Serebrennikows Inszenierung von Nabucco in Hamburg
Serebrennikows Inszenierung von Verdis "Nabucco" feierte im März an der Staatsoper in Hamburg Premiere - in Abwesenheit des RegisseursBild: picture-alliance/dpa/C. Fürst

Serebrennikow wirkte unter anderem in Berlin an der Komischen Oper sowie an der Stuttgarter Staatsoper. Seine Inszenierungen wurden bei den Wiener Festwochen und dem Festival von Avignon aufgeführt. In Cannes sowie bei den Filmfestivals in Locarno, Rom und Warschau wurden seine Filme gezeigt. Serebrennikow erhielt zahlreiche internationale Auszeichnungen. Trotz der eingeschränkten Bewegungsfreiheit arbeitete er während des Hausarrests in seiner Wohnung weiter. Die Staatsoper Stuttgart und weitere Häuser hatten Aufführungen trotz Abwesenheit des Regisseurs auf die Bühne gebracht. So führte die Staatsoper Hamburg im März seine Neuinszenierung von Verdis Oper "Nabucco" auf.

Hoffnung auf Freispruch

Georges Delnon, Intendant der Hamburgischen Staatsoper, sagte der DW, er freue sich sehr über die Aufhebung des Hausarrests. "Ich wünsche diesem Ausnahmekünstler, dass es der erste Schritt zu einer vollkommenen Freilassung und Rehabilitierung ist", so Delnon.

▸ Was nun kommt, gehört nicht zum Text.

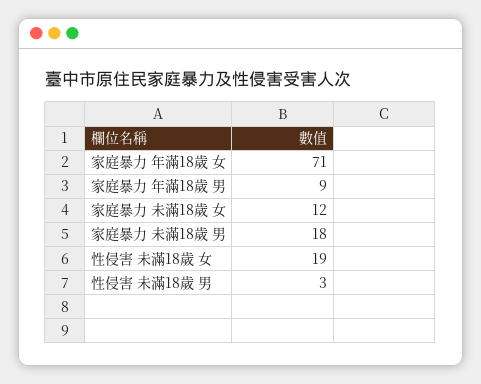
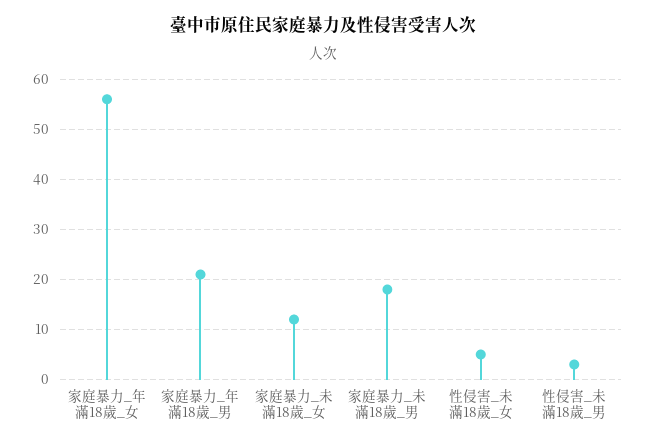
  {
-   "家庭暴力 年滿18歲 女": 71,
+   "家庭暴力 年滿18歲 女": 55,
-   "家庭暴力 年滿18歲 男": 9,
+   "家庭暴力 年滿18歲 男": 20,
    "家庭暴力 未滿18歲 女": 12,
    "家庭暴力 未滿18歲 男": 18,
-   "性侵害 未滿18歲 女": 19,
+   "性侵害 未滿18歲 女": 5,
    "性侵害 未滿18歲 男": 3
  }

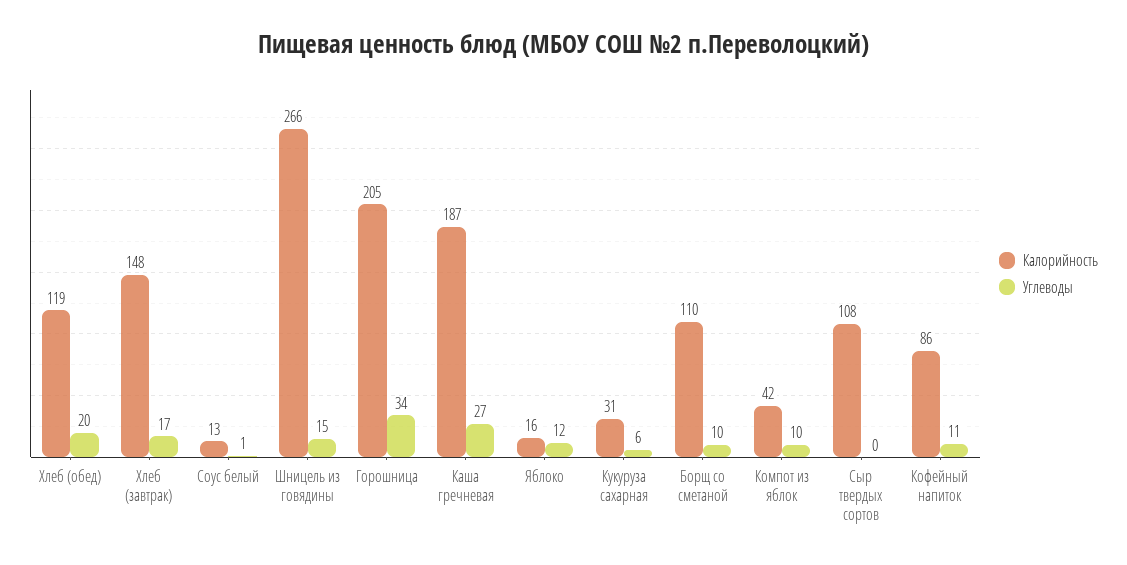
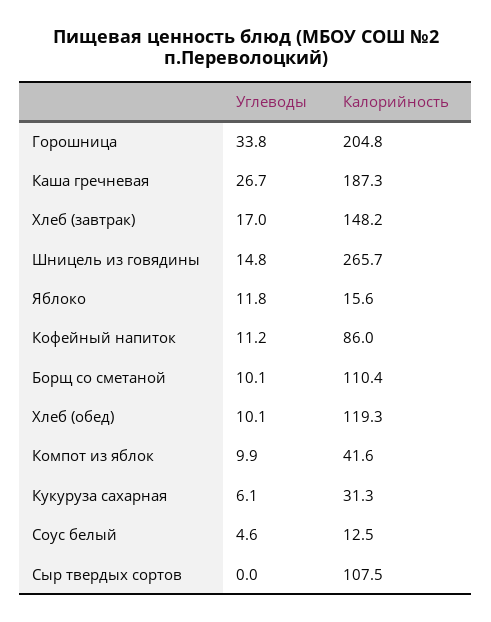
  {
    "Калорийность": {
      "Хлеб (обед)": 119.3,
      "Хлеб (завтрак)": 148.2,
      "Соус белый": 12.5,
      "Шницель из говядины": 265.7,
      "Горошница": 204.8,
      "Каша гречневая": 187.3,
      "Яблоко": 15.6,
      "Кукуруза сахарная": 31.3,
      "Борщ со сметаной": 110.4,
      "Компот из яблок": 41.6,
      "Сыр твердых сортов": 107.5,
      "Кофейный напиток": 86
    },
    "Углеводы": {
-     "Хлеб (обед)": 20,
+     "Хлеб (обед)": 10.1,
      "Хлеб (завтрак)": 17,
-     "Соус белый": 1,
+     "Соус белый": 4.6,
      "Шницель из говядины": 14.8,
      "Горошница": 33.8,
      "Каша гречневая": 26.7,
      "Яблоко": 11.8,
      "Кукуруза сахарная": 6.1,
      "Борщ со сметаной": 10.1,
      "Компот из яблок": 9.9,
      "Сыр твердых сортов": 0,
      "Кофейный напиток": 11.2
    }
  }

Auch Andreas Homoki, Intendant des Zürcher Opernhauses, ist erleichtert. "Wir hoffen, dass dies als Zeichen für eine weitere Entspannung seiner Situation zu werten ist. Da wir fest an einen Freispruch glauben, haben wir auch bereits konkrete Verabredungen für die Zukunft mit ihm getroffen", sagte er der DW. Im November vergangenen Jahres fand die Premiere von Mozarts Oper "Cosi fan tutte" in der Inszenierung des russischen Regisseurs im Opernhaus Zürich statt.

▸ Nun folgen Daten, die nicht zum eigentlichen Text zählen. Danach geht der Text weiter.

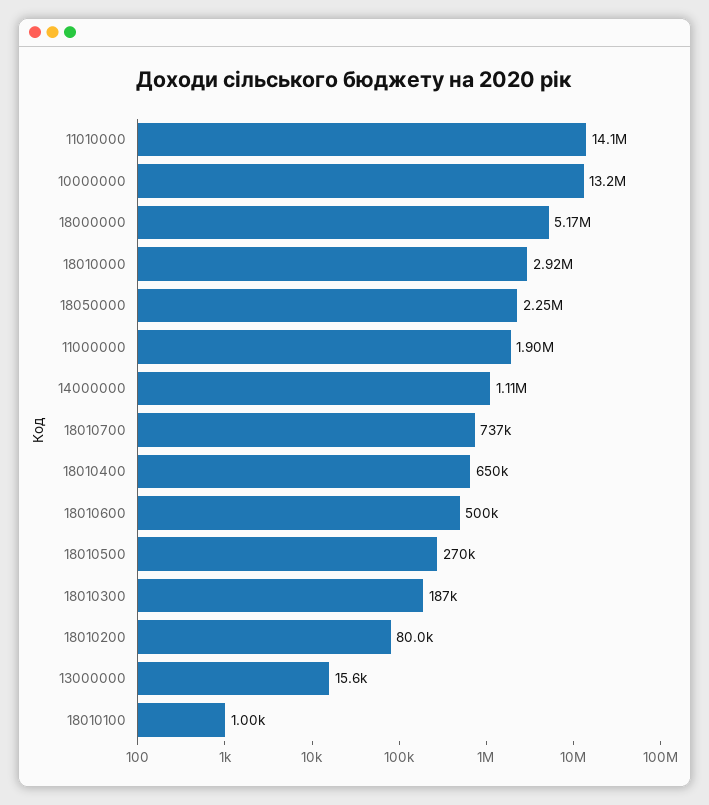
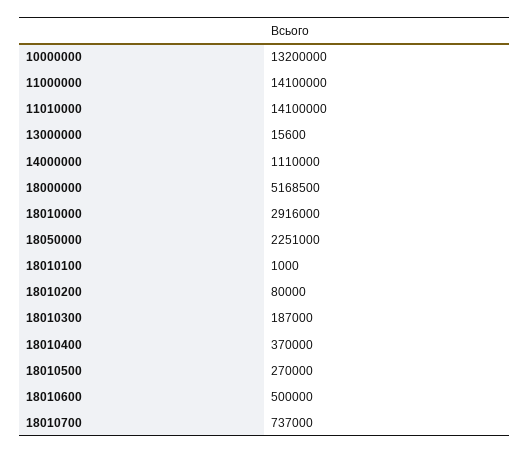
  {
    "11010000": 14100000,
    "10000000": 13200000,
    "18000000": 5168500,
    "18010000": 2916000,
    "18050000": 2251000,
-   "11000000": 1900000,
+   "11000000": 14100000,
    "14000000": 1110000,
    "18010700": 737000,
-   "18010400": 650000,
+   "18010400": 370000,
    "18010600": 500000,
    "18010500": 270000,
    "18010300": 187000,
    "18010200": 80000,
    "13000000": 15600,
    "18010100": 1000
  }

Ein T-Shirt mit dem Konterfei von Kirill Serebrennikow
Kulturschaffende aus aller Welt setzten sich für die Freilassung des Regisseurs ein.Bild: picture-alliance/dpa/M. Murat

Geplante Inszenierungen in Berlin

Mit besonderer Aufmerksamkeit werden die Nachrichten über Serebrennikow in Berlin verfolgt. Barrie Kosky, Intendant und Chefregisseur der Komischen Oper, reagierte ebenfalls erleichtert auf die Nachricht von Serebrennikows Entlassung aus dem Hausarrest. "Während der Spielzeit-Präsentation haben 300 Menschen gejubelt und applaudiert. Hoffentlich hat er das in Moskau gehört", sagte Kosky der DW.

Serebrennikow kennt die Bühne der Komischen Oper gut. Im Jahr 2012 begeisterte er mit "American Lulu" das Berliner Publikum. 2016 fand in Berlin die Premiere von Rossinis "Der Barbier von Sevilla" statt. Im Juni 2020 soll es eine weitere Premiere von Serebrennikow geben. Kosky bedauert, dass Serebrennikow momentan nicht reisen darf. Er hoffe, dass die Reisefreiheit ein nächster Schritt sein werde und Serebrennikow dadurch an den Proben in Berlin teilnehmen könne.

Ulrich Khuon, Intendant des Deutschen Theaters in Berlin und Präsident des Deutschen Bühnenvereins, sagte der DW, das Ende des Hausarrests sei nur der erste Schritt. Im Mai gastiert das Moskauer Gogol-Zentrum in Berlin. "Am tollsten wäre, wenn er mitkäme, aber das wage ich jetzt nicht zu hoffen", so Khuon. Für 2020 gebe es bereits Pläne mit Serebrennikow. "Wir haben eine Verabredung mit ihm im nächsten Jahr für eine Inszenierung. Die Chancen wachsen jetzt gewaltig", sagte der Intendant. Khuon hofft, dass Kirill Serebrennikow im Februar 2020 vor Ort in Berlin arbeiten kann.